Calling attention to the 20th century novel “Lord of the World” which focuses on this spirit of worldliness which leads to apostasy, Pope Francis cautioned against the attitude of wanting “be like everyone else,” which he referred to as an “adolescent progressivism.”
Robert Hugh Benson's Lord of the World is one of the great science fiction classics. It was published in 1907, so it's quite early; because a lot of the ideas it is dealing with are long since out of date, some of its picture of the future can look a little odd at times. But it was something of a tour de force -- Benson took a number of science fiction tropes that were popular at the time and turned them into the apocalypse: the Forces of Progress achieve their goals, which involves among other things systematically destroying the Catholic Church, at which they succeed, with the brilliant closing image of the last of all Popes, left with no means of resistance but martyrdom and prayer, standing on the Mount of Olives as the air fleets of the entire world prepare to bomb him and the last surviving Catholic remnant out of existence, and through it all the careful, consistent build-up to that last perfect sentence:
Then this world passed, and the glory of it.

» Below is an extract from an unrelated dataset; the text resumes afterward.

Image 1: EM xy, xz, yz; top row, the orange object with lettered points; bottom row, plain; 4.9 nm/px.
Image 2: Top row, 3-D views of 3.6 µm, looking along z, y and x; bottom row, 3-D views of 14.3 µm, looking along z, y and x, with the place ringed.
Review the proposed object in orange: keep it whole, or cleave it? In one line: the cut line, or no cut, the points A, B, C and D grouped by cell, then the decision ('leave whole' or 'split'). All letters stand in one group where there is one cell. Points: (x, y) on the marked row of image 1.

After he wrote it, people kept insisting that now that he'd written a pessimistic Catholic science fiction novel he should write an optimistic one. Finally he gave in, and wrote another science fiction novel, Dawn of All, which is a sort of utopian novel. It's a much less interesting story, but in some ways it's an even greater science fiction tour de force -- Benson takes all the science fiction utopia themes that were bandied about at the time, enlightenment overcoming superstition and everything, and showed that you could keep them all and do a completely Catholic version. But it's Lord of the World that really makes it into the top tier of great science fiction. It's a lot like Chesterton's Father Brown stories -- it really doesn't matter whether you are Catholic or not, or whether you particularly like Chesterton's thoroughly Catholic perspective, because they are, regardless, some of the great classics of detective fiction. Benson's Lord of the World was decades ahead of its time, science-fiction-wise, pioneering new tropes and ideas, creating twists and variations on old tropes and ideas, and showing that one could use these things to tell a powerfully human story.
Lord of the World is, of course, by this point a public domain book, and it's not hard to find free electronic copies.